- **YOUR ASSIGNMENT**:
Copy the text of the records below word for word, leaving out the pictures.

- **INPUT MATERIAL**:
-- Opening Marker --
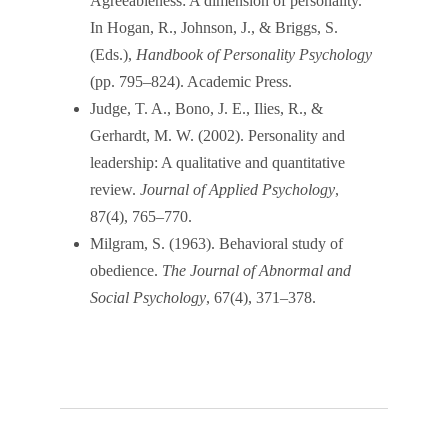
Agreeableness: A dimension of personality.
In Hogan, R., Johnson, J., & Briggs, S.
(Eds.),
Handbook of Personality Psychology
(pp. 795–824). Academic Press.
Judge, T. A., Bono, J. E., Ilies, R., &
Gerhardt, M. W. (2002). Personality and
leadership: A qualitative and quantitative
review.
Journal of Applied Psychology
,
87(4), 765–770.
Milgram, S. (1963). Behavioral study of
obedience.
The Journal of Abnormal and
Social Psychology
, 67(4), 371–378.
-- Closing Marker --
- **RESPONSE**:
Agreeableness: A dimension of personality.
In Hogan, R., Johnson, J., & Briggs, S.
(Eds.),
Handbook of Personality Psychology
(pp. 795–824). Academic Press.
Judge, T. A., Bono, J. E., Ilies, R., &
Gerhardt, M. W. (2002). Personality and
leadership: A qualitative and quantitative
review.
Journal of Applied Psychology
,
87(4), 765–770.
Milgram, S. (1963). Behavioral study of
obedience.
The Journal of Abnormal and
Social Psychology
, 67(4), 371–378.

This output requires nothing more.